Monday, February 28, 2011

Critique Partners: Finding a Good Fit

Here's what I've discovered:

1. Finding a good fit with a critique partner is essential
2. Having multiple critique partners is essential
3. Staging your critique partners is essential
4. Providing thorough critiques in return is essential

Today, let's tackle #1, and then tomorrow we'll address #2, and so on.

What is a "good fit" and how do you find it?

First, you really need to establish critique styles. If you are brutally honest and your potential partner is passively nice... the relationship could be painfully short lived. You need to agree to the format of the critiques. Frankly, I prefer giving and getting the brutally honest feedback. I figure, how else can the ms be improved if there isn't honesty? Now, understand, as the author, you don't have to agree with the opinions of others, but I think you need to at least consider it.

Second, you need to test the waters of your writing styles. Sometimes authors with completely different styles can make excellent partners, but sometimes not. So, before committing, read writing samples of the potential partner and share some of your writing samples with them. If he/she writes with long flowery descriptions and you barely write any descriptions, your two styles may drive one another crazy and prove to be counter productive. But, on the other hand, if your personalities mesh, you may be able to utilize your differences to strengthen each others writing.

Third, observe some of your potential partner's critiques of other people's writing samples. If you like what they have to offer, pursue the opportunity.

So... where do you find these potential critique partners?

I've tried several methods, but I have found the "Weekly Chapter Challenge" Group and the "Critique Corner" Group at to be the best resources for critique partners. So, check the site out, post some of your writing samples to be critiqued, and critique other samples. Then pursue potential partnerships with people you connect with there.

Another useful place to find critique partners is at writers' conferences, especially ones where you get a taste of their writing abilities, but again, you need to follow the steps above, because even if someone is an excellent writer, it doesn't mean they'll be an excellent critique partner.

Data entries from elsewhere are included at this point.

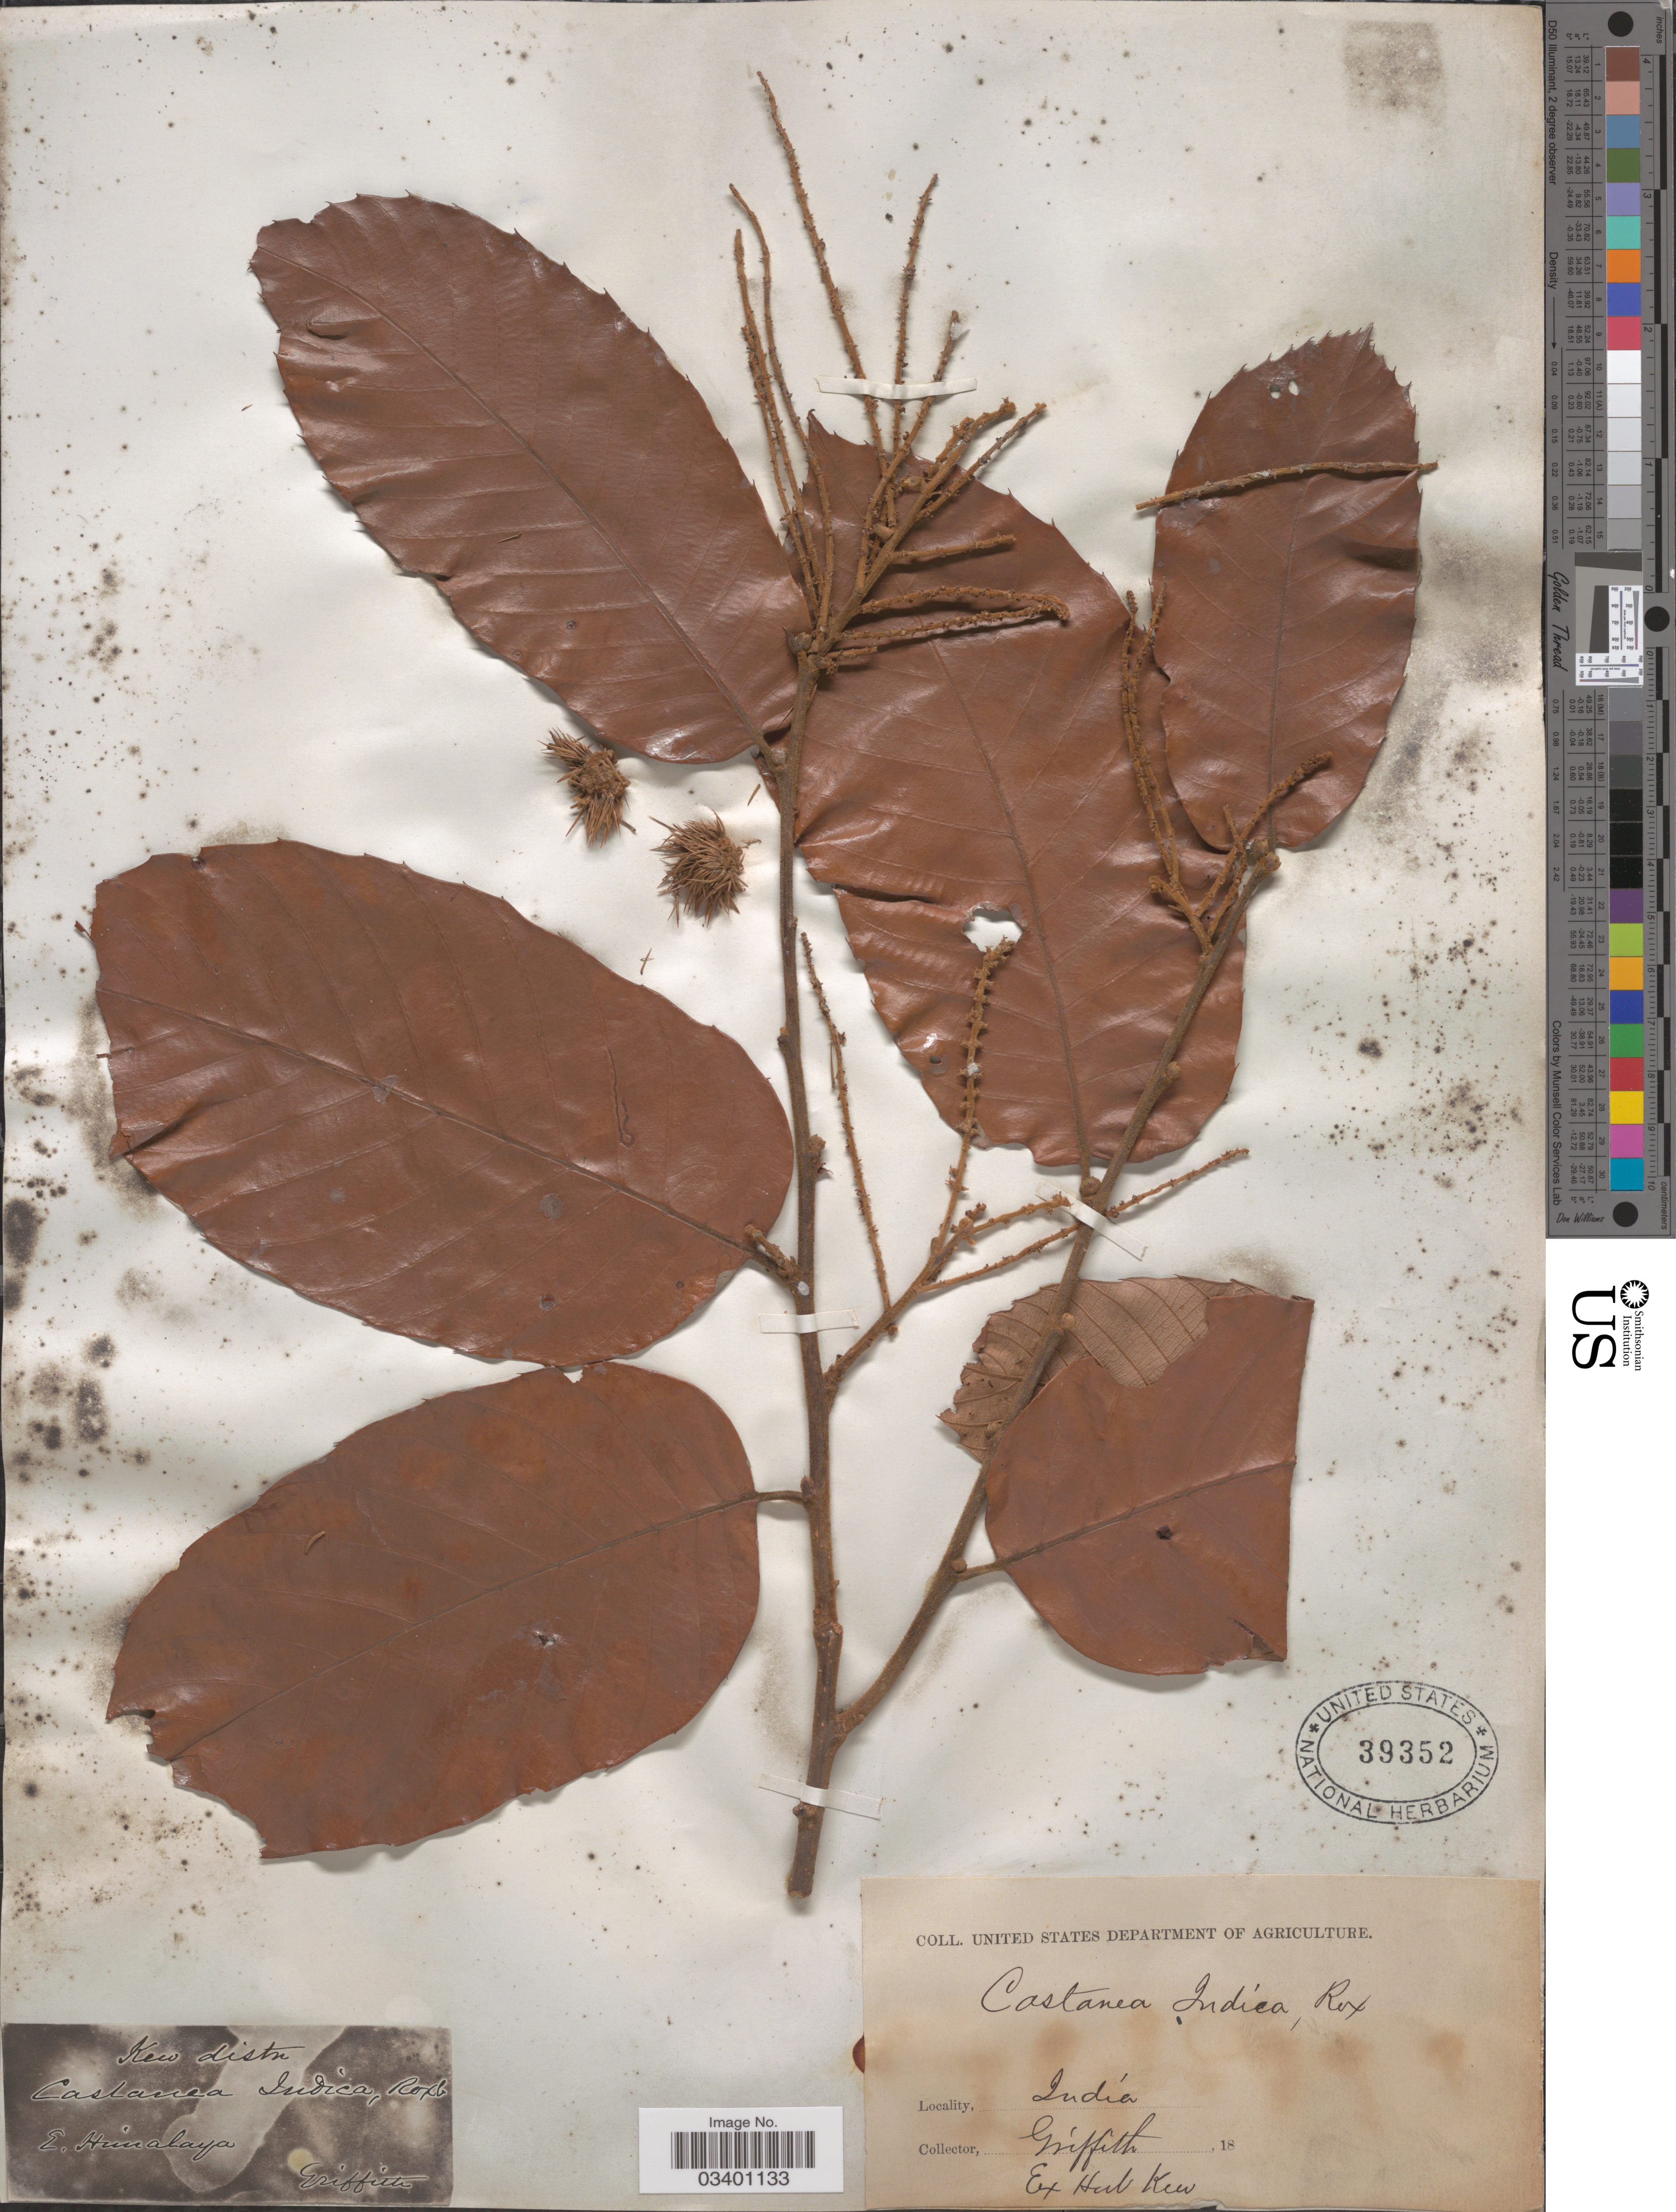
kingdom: Plantae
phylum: Tracheophyta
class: Magnoliopsida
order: Fagales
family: Fagaceae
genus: Castanopsis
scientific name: Castanopsis indica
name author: (Roxb.) A. DC.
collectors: -. Griffith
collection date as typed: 18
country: India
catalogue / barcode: US 39352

Where did you find your critique partner? And, what is your best tip for finding a good fit?


  1. I consider myself lucky in that I found a critique *group* right on campus! From that group, I made a friend and we bounce ideas back and forth before either of us write. From this, my favorite thing about my critique circle is that I know them all as friends as well. My best tip is to find someone close to home so you can have emergency meetings to discuss a new ideas for the current WIP. Or at least find someone easy to contact who is quick to respond.

  2. K- Perfect! Thank you for mentioning local critique groups. I didn't even address that! I chose not to participate in a local group, because I'm not sure being brutally honest in person is as easy as doing it via email. :-)

  3. I met my CPs at an online writer's workshop. There were only a few in the class so we got to know each other through the 2 months and continued with our partnership after the class was over.

    I'm like you, I'd rather know something isn't working and don't want to deal with passive critiques.

  4. I have a few different groups of critters, and I love them all for their differences and what I get out of them. We don't all write the same things (some of them don't even write, and are beta readers who help me with big problems in the first draft) but we are all brutally honest with each other, and I like that. After all, an editor is going to be brutally honest, and you don't want to give them the stuff that your critters let pass because they didn't want to hurt your feelings.

    I found my critters through NaNoWriMo and the Fiction Groupie blog.

  5. I have been extremely lucky with CPs - they are all awesome and I don't think I could survive this business without them.

    Two of them I met at my very first conference and it turned out we lived near each other. Two I met online, one in a writer's forum and one through the blogosphere. One I met at my son's preschool.

    Receiving constructive criticism is as essential as receiving support and encouragement. You can't fix something if you don't know what's wrong.

  6. I found some through a conference, a couple on Absolute Write, and one amazing CP from being blogging friends. Can't wait for #2, etc.!

  7. Great post :)

    Christi Corbett

  8. I haven't had a critique group in years, but a dear friend of mine and I exchange writing from time to time. I value her honesty and insight.

    Great post!

  9. Margo this is a great post! How are you? Hope you're well.

    I've found my critique partners through blogging but it's true, it can be difficult to find a keeper. I found that the best ones are the ones who write the same genre and are open minded to the type of ideas you have. So similar personalities help. I've also come across ones where I do all the work and they don't end up reading for me. What's that all about? Hmmm. Tough business.

  10. I agree. Honesty is essential. It's a critique. Its supposed to be just that. You can be nice about it sure, but I need to know what blows and what flows. You can't take it personal. They're only trying to help you and show objectivity to the story that you cannot have. I just showed my story to my first beta. She's been great. Now I just need more when I'm finished....again.

  11. I don't have a CP yet, but I've been doing chapter swaps. Hopefully one day I will find a good match and then more. For people like me who can't attend conferences or join an organization, all I have are online writing communities.

    About honesty, I do agree it is essential.